The South-West has had a taste of the presidency, in addition to the speakership of the House of Representatives. The Northern minorities are liberated, just as the ruling minorities of the Niger-Delta are now in charge of the topmost office in the land. The Kanuri are also having their free day, having occupied prominent positions from independence till date.

There are two ethnic groups that seem to have suffered a reversal of fortune. As noted earlier, personality ego prevented Dr. Azikiwe from assuming the position of prime minister in 1960 as offered by his rival, Chief Awolowo. Instead, the former nationalist opted for a partnership with an ideological enemy, the NPC, to push the AG into the opposition, while accepting the titular presidency. Fifty one years after, the Igbo are yet to assume the presidency of this federation save for a stint by General Aguiyi Ironsi as head of state.
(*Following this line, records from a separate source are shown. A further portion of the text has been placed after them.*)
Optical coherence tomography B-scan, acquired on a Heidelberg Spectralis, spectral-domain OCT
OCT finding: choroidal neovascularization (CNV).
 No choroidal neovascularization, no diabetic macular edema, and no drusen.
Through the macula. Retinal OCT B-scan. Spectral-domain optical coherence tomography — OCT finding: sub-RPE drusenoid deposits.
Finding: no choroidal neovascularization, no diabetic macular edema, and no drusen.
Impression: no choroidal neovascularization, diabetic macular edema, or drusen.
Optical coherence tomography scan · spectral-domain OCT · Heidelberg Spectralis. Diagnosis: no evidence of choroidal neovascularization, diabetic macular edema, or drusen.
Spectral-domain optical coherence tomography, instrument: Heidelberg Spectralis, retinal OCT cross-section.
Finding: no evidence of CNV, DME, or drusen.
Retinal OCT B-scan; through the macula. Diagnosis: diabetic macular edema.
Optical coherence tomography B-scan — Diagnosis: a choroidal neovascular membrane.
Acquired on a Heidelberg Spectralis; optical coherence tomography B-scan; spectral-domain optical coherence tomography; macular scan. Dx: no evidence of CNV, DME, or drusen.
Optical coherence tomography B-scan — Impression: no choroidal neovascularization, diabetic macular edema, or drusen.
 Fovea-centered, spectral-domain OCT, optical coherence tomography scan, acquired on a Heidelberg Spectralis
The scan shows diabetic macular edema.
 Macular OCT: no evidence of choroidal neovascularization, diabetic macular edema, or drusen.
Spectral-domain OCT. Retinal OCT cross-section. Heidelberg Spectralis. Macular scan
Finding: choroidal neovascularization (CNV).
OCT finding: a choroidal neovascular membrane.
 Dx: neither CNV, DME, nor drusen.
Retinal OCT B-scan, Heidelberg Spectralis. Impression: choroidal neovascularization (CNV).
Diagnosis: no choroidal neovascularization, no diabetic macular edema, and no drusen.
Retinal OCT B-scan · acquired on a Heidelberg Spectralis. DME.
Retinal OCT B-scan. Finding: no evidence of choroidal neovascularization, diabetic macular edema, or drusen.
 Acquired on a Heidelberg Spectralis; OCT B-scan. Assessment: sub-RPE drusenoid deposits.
What Awolowo insisted must be discussed prior to independence is now being vociferously canvassed and advocated by Igbo leaders, especially through the Movement for the Actualisation of Sovereign State of Biafra (MASSOB). Under an ill-defined federation, the Igbo have the most extensive and expansive multi-billion naira investments outside their region of origin. In the core North, they remain perpetual target of attacks. There is no doubt that the Igbo would today not make the same choice as their great leader made at independence.

For the southern minorities, they cannot but be eternally grateful to the Action Group whose foundation agitations transformed a dream into reality. The region too is not likely to make the same choice as was made at independence. Even Ijaw leaders are now calling for the restructuring of Nigeria to enthrone fiscal federalism, resource control, greater derivation in revenue sharing and true federalism. There is the realisation among them that occupation of the presidency for four years is not an everlasting curative for their decades of neglect and maltreatment by the Nigerian state.

For the Hausa-Fulani stock in the North, this is not the best of time. There is a reversal of fortune as other nationalities strive for national reform which in the process is depriving the core North of her born-to-rule philosophy or ascription. The rulers at independence are now the ruled. The descendants of the all powerful NPC are now facing resurgence from the children of progressives in the South. Unlike the Igbo, the Yoruba and the Niger-Deltans, most core northerners would wish for the past to re-emerge.

Many analysts are of the view that while the presidential power is now in the South, democratic wheel will still take it to the North in the nearest future. This reality is what is now driving the ethnic nationalities on a new round of agitation for genuine reform of the federation. As the south failed to initiate federal reform throughout the eight years of the Obasanjo presidency, many in the south are worried that a failure to institutionalize true federalism between now and 2015 will again take the nation to square one in the future.

If all  ethnic unions are challenged to debate Nigeria today, it is likely the core North will also join in agitating for justice and equity, the same cries of the Yoruba in the 50s and 60s. As all nationalities have now tasted the bitter and the sweet pills, is it not time to truly discuss Nigeria?